Merhum Adnan Menderes ve arkadaşlarına iktidar yolunu kendisinin açtığını ilan eden Milli Şef, bunu söylerken daha sonra olup biteni kendisinin de içinde yer aldığı güç merkezinin kontrol edeceğini ilan etmiş oluyordu. Sıradan bir güç merkezinden söz etmiyoruz. Lozan’da bu toprakların kodlarıyla oynayan, onları belli pazarlıklarla tasfiye etmenin yolunu açan, hatta modelini oluşturan ve bu konuda da belli bir mesafe alan bir güçten bahsediyoruz.
Bu gücün Menderes ve arkadaşlarına bakışı neyse, Merhum Turgut Özal’a ve Necmettin Erbakan’a bakışı da oydu. Şimdi Recep Tayyip Erdoğan’ı tasfiye etmek için harekete geçen güç de bundan başkası değil.
***
Bundan sonra İslam dünyasında ve uluslararası merkezlerde ‘İslam ve demokrasi’ başlıklı tartışmaların eskisinden çok daha farklı yürüyeceğini söylemek için kehanete ihtiyaç yok. Demokrasi ve elbette onun olmazsa olmazı olan seçim/sandık devam ettiği sürece Müslümanları tasfiye edemeyeceğini gören bir anlayışın, bu saatten sonra ‘Kurallara uydukları sürece iktidarları meşrudur’ diyebilmesi çok zor.
Nitekim Mısır’da yaşanan darbe süreci ve Batı’nın bu konudaki iki yüzlü tavrı, bildiğimiz ve alışageldiğimiz yaklaşımları hayli aşan korkularla besleniyor. Gerçekten de Kahire’deki Müslüman Kardeşler iktidarının, üstelik meşru bir seçimle gelmiş olmasına rağmen, kabul edilemez olduğunu anlatabilmek için yeni söylemlerin icadına tanık oluyoruz. Muhtemelen bunlar giderek daha açık hale gelecek.
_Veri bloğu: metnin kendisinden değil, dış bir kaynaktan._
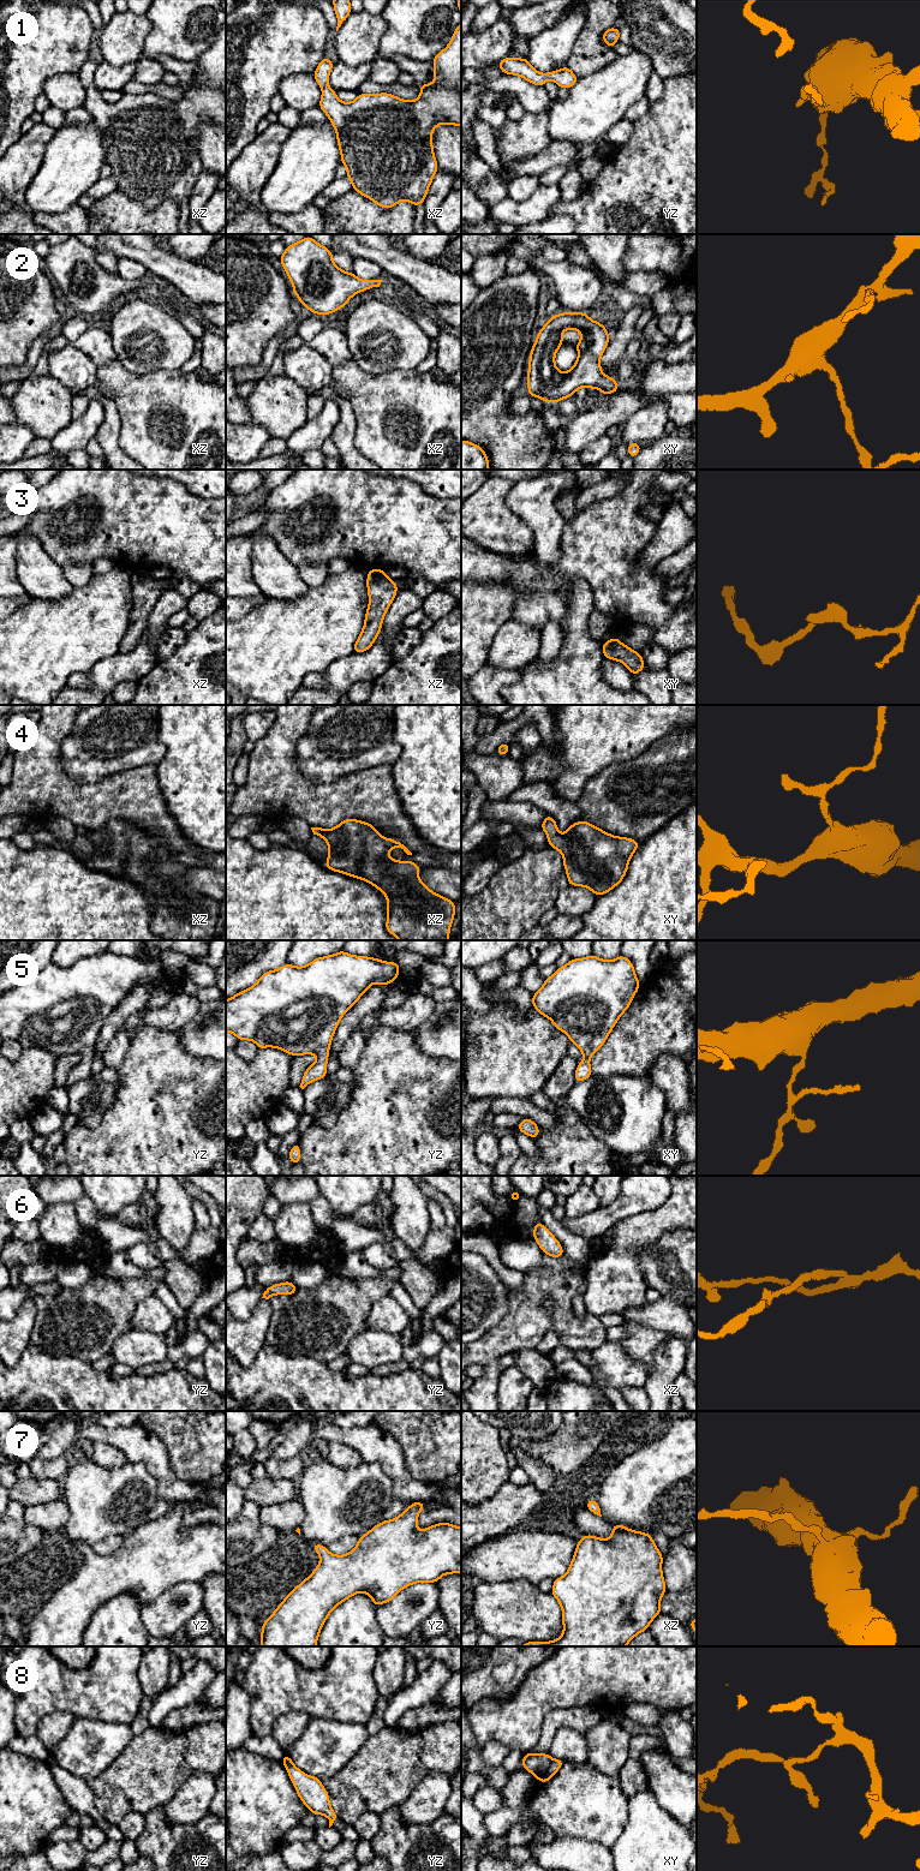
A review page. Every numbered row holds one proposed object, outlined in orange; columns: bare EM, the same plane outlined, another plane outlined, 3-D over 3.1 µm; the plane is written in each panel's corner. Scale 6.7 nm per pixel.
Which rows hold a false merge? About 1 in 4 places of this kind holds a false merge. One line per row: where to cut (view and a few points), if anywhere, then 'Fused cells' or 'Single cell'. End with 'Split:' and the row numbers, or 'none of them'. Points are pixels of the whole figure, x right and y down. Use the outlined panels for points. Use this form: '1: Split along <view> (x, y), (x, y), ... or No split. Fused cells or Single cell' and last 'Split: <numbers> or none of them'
1: No split. Single cell
2: No split. Single cell
3: No split. Single cell
4: No split. Single cell
5: No split. Single cell
6: No split. Single cell
7: No split. Single cell
8: Split along xy (553, 1759), (536, 1776). Fused cells
Split: 8

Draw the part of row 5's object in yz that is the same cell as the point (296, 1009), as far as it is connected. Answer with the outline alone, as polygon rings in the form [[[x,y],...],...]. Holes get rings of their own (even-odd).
[[[343,950],[334,955],[317,957],[305,967],[294,967],[287,963],[276,970],[265,972],[253,986],[226,1000],[226,1032],[233,1033],[239,1041],[255,1041],[258,1050],[275,1047],[293,1057],[307,1053],[316,1054],[317,1060],[303,1075],[299,1087],[304,1089],[311,1082],[327,1076],[329,1047],[345,1012],[358,1002],[372,982],[388,986],[396,980],[399,973],[399,963],[384,962],[372,956],[354,956]]]

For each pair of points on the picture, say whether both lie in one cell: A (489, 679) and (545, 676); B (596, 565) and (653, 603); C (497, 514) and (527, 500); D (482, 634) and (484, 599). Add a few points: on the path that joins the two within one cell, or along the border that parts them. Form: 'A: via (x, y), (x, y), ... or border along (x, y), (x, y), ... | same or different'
A: border along (519, 670), (520, 677), (500, 692) | different
B: via (610, 573), (632, 595), (639, 597) | same
C: border along (512, 482), (506, 503), (530, 527) | different
D: via (482, 626), (483, 608) | same

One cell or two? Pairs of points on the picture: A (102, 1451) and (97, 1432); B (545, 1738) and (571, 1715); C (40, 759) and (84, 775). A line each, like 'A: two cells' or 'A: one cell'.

Burada giderek sertleşen ve ‘demokrasi eğer Müslümanları öne çıkaracaksa, onları indirmek için yapılacak hamleler meşrudur’ noktasına gelen söylemin ayak seslerini Türkiye’de de duymaya başlıyoruz. Gezi operasyonunda giderek öne çıkan ve kendisini ‘beyaz’ olarak tarif eden kesimin, bu söylemin inşasında rolü olduğunu gözden kaçırmamak gerekiyor.
Kabaca ‘bidon kafalılar, göbeğini kaşıyanlar’ üzerinden başlayan Özdil-Kırıkkanat mahreçli, ‘Paris soslu’ yaklaşım, hızla sınıfsal bir söyleme dönüşüyor. Nitekim Basketbol Dünya Şampiyonası Türkiye-ABD finalinde bu söylemin ipuçlarını ‘Başbakan’ı protesto edenler’ üzerinden görmüştük. Şimdi Gezi operasyonu ile bu söylem, ete kemiğe büründürülmek isteniyor. Sokağı kana bulamak pahasına!
***
Geniş kesimlerin desteğine sahip olmak, milletin önemli bir bölümünün bu operasyona itibar etmemesi elbette çok değerli ve önemli mevziler oluşturuyor. Zaten bugün Türkiye’yi ayakta tutan da bu tavır ve duruş.
Ancak bu durum yakın bir zamanda bu yeni söylemin, üstelik yeni ittifaklarla karşımıza çıkabileceği gerçeğini değiştirmiyor. Şu sıralarda pek bir sinmiş gibi görünen, Gezi operasyonu sırasında ara sıra gerçek yüzlerini gösteren kesimlerin, daha güçlü bir hamlede saf değiştireceklerini söylersek, abartmış mı oluruz.
Ne yazık ki hayır. O nedenle geniş kesimlerin desteğini, bu yeni söylem ve hamleye karşı dayanıklı kılacak birtakım hazırlıkların acilen yapılması gerekiyor.
Çok geç olmadan.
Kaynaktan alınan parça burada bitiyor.